# How loud should a guitar d.i. signal be?



## thevisi0nary (Sep 16, 2013)

Im recording dry tracks to bring to a studio, is there any reference someone can give me for how loud they should be?


----------



## Winspear (Sep 17, 2013)

Peaking around -6 to -4 dB when picking as hard as physically possible, ideally.


----------



## Lach Rae Dawn (Sep 17, 2013)

EtherealEntity said:


> Peaking around -6 to -4 dB when picking as hard as physically possible, ideally.




so -10 to -8 dB should be when not picking as hard as possible?


----------



## tedtan (Sep 17, 2013)

^

The idea is to allow for some extra headroom in case you pick harder than you planned to while recording. So set up your input gain so that the highest your DI signal peaks is around -6dB when you are picking as hard as you can/think you will while tracking and then start recording playing how you normally play. This will probably leave your average/RMS (NOTE: average, not peak) level somewhere between -20dB and -15dB and the peaks somewhere between -12 and -6. Anywhere in this general area is good.


----------



## Lach Rae Dawn (Sep 17, 2013)

tedtan said:


> ^
> 
> The idea is to allow for some extra headroom in case you pick harder than you planned to while recording. So set up your input gain so that the highest your DI signal peaks is around -6dB when you are picking as hard as you can/think you will while tracking and then start recording playing how you normally play. This will probably leave your average/RMS (NOTE: average, not peak) level somewhere between -20dB and -15dB and the peaks somewhere between -12 and -6. Anywhere in this general area is good.



Ok cool, so I am doing it somewhere in the ball park.. (I thought maybe I was recording them too low volume)

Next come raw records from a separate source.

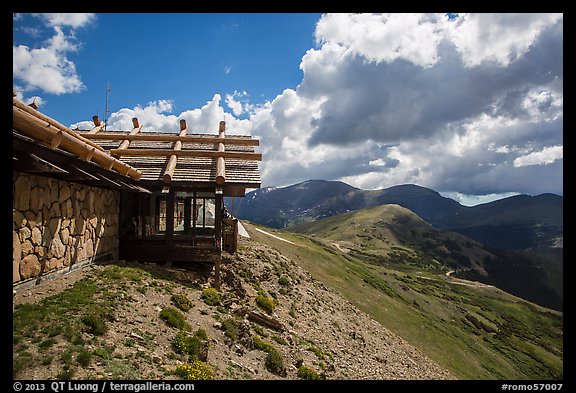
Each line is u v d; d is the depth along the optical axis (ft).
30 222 36.29
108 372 25.71
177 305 44.50
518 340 285.23
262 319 57.21
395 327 131.34
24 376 22.79
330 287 135.23
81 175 39.99
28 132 30.83
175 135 84.23
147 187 63.82
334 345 70.28
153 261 62.49
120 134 82.12
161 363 30.17
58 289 37.35
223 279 68.69
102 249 54.95
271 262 103.60
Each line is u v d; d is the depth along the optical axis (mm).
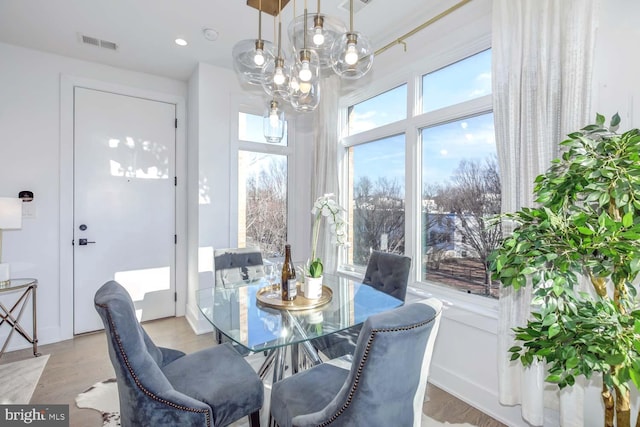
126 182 3418
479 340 2076
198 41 2877
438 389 2297
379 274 2402
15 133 2889
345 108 3438
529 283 1698
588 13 1531
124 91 3408
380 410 1126
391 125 2854
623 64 1475
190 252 3584
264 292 2139
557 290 974
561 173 1293
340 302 2018
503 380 1816
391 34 2742
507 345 1801
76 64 3170
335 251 3252
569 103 1577
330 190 3244
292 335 1582
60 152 3086
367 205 3223
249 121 3695
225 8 2402
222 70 3426
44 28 2646
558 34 1635
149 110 3545
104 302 1206
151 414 1238
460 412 2041
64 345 2959
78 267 3186
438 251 2525
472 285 2283
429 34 2455
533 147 1719
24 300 2875
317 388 1450
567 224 1013
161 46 2961
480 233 2225
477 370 2088
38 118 2988
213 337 3156
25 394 2182
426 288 2568
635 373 881
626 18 1470
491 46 2029
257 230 3773
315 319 1760
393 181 2938
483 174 2207
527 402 1700
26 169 2938
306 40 1824
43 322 3010
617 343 900
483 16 2102
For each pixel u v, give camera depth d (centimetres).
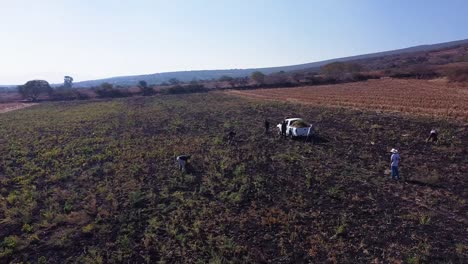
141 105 6856
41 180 2230
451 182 1806
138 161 2552
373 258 1168
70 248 1360
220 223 1473
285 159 2380
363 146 2620
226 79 12019
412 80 7869
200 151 2744
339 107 4697
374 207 1555
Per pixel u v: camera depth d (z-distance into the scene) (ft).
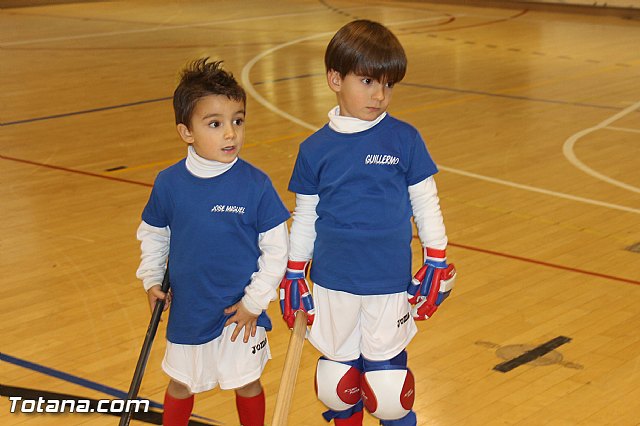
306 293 9.21
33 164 24.88
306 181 9.16
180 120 8.83
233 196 8.89
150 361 13.11
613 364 12.77
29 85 37.86
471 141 27.35
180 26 57.72
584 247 17.88
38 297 15.58
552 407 11.56
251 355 9.30
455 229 19.10
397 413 9.26
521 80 38.09
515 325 14.19
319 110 32.50
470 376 12.48
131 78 39.29
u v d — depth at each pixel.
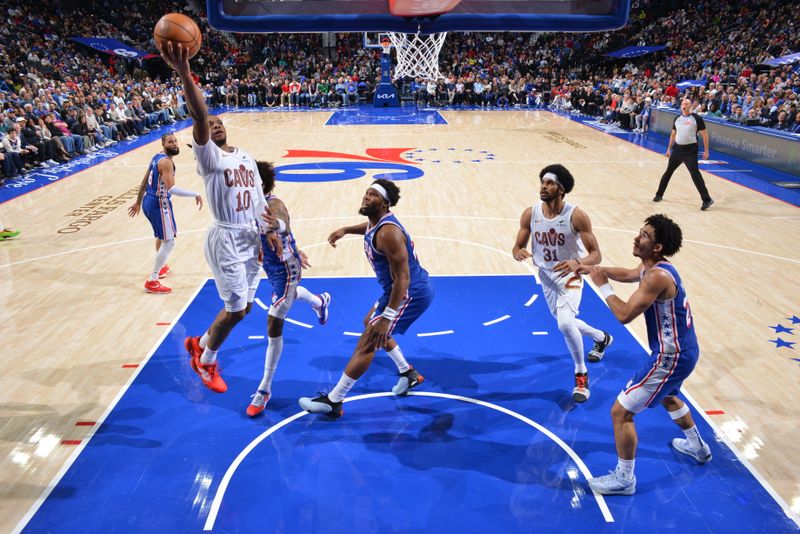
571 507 3.22
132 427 3.92
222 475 3.47
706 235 7.78
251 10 2.85
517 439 3.80
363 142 15.56
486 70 28.78
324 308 4.61
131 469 3.51
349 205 9.30
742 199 9.58
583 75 28.06
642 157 13.46
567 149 14.54
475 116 21.97
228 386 4.40
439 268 6.68
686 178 11.17
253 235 3.90
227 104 25.92
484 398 4.26
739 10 26.42
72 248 7.37
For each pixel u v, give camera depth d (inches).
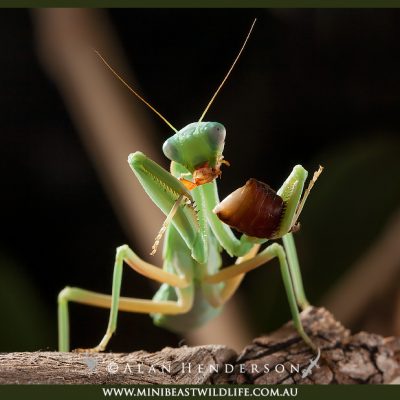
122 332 13.4
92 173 14.4
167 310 8.4
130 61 13.9
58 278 14.3
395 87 14.1
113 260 14.3
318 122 14.5
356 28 13.9
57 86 12.9
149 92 14.4
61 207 14.5
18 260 14.2
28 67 14.0
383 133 14.0
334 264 11.1
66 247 14.4
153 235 12.4
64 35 12.3
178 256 8.3
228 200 7.5
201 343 12.6
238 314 12.1
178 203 7.4
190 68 14.5
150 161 7.5
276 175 14.6
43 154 14.3
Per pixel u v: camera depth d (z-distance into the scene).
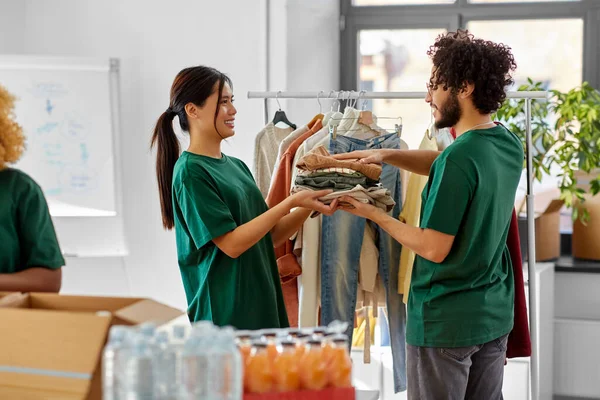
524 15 4.69
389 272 3.10
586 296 4.32
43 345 1.64
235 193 2.50
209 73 2.52
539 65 4.72
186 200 2.42
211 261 2.48
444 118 2.55
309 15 4.48
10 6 4.51
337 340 1.75
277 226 2.77
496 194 2.46
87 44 4.55
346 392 1.73
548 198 4.56
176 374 1.45
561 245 4.75
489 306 2.52
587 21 4.62
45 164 4.34
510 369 3.74
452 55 2.47
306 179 2.65
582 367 4.28
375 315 3.17
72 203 4.37
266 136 3.33
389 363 3.65
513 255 2.86
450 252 2.47
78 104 4.34
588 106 4.06
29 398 1.61
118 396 1.43
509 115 4.05
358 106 4.80
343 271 3.07
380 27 4.82
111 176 4.37
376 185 2.73
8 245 2.14
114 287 4.57
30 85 4.31
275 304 2.59
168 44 4.47
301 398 1.70
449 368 2.50
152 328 1.48
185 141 4.36
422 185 3.03
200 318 2.52
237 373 1.47
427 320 2.51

I understand the headroom aspect. I make sure the peaks of my guitar recordings (DI) always have several dB of headroom for re-amping, and FX.


----------



## Alphanumeric (Sep 17, 2013)

Peak no higher than -3 to -6db and an RMS of -18 to -12


----------



## rectifryer (Sep 17, 2013)

Whats the scope of the rms calculation? 5msecs or longer? I am assuming we are talking in seconds.


----------



## Estock (Sep 17, 2013)

I try to keep peak between -12 and -14, depending on how your interface/converter is calibrated. For instance, a Universal Audio Apollo is calibrated at -18dBfs, meaning -18 in your DAW is 0 dBU in the analog world. If you're concerned about using outboard gear at all, I'd be sure to check your calibration.


----------



## vansinn (Sep 17, 2013)

Check this resent thread http://www.sevenstring.org/forum/re...ls-considerations-gain-staging-mastering.html


----------



## Winspear (Sep 18, 2013)

Lach Rae Dawn said:


> Ok cool, so I am doing it somewhere in the ball park.. (I thought maybe I was recording them too low volume)
> 
> I understand the headroom aspect. I make sure the peaks of my guitar recordings (DI) always have several dB of headroom for re-amping, and FX.



 It's very normal to barely see the waveform on guitar DI's.


----------



## Estock (Sep 18, 2013)

vansinn said:


> Check this resent thread http://www.sevenstring.org/forum/re...ls-considerations-gain-staging-mastering.html



Good stuff!


----------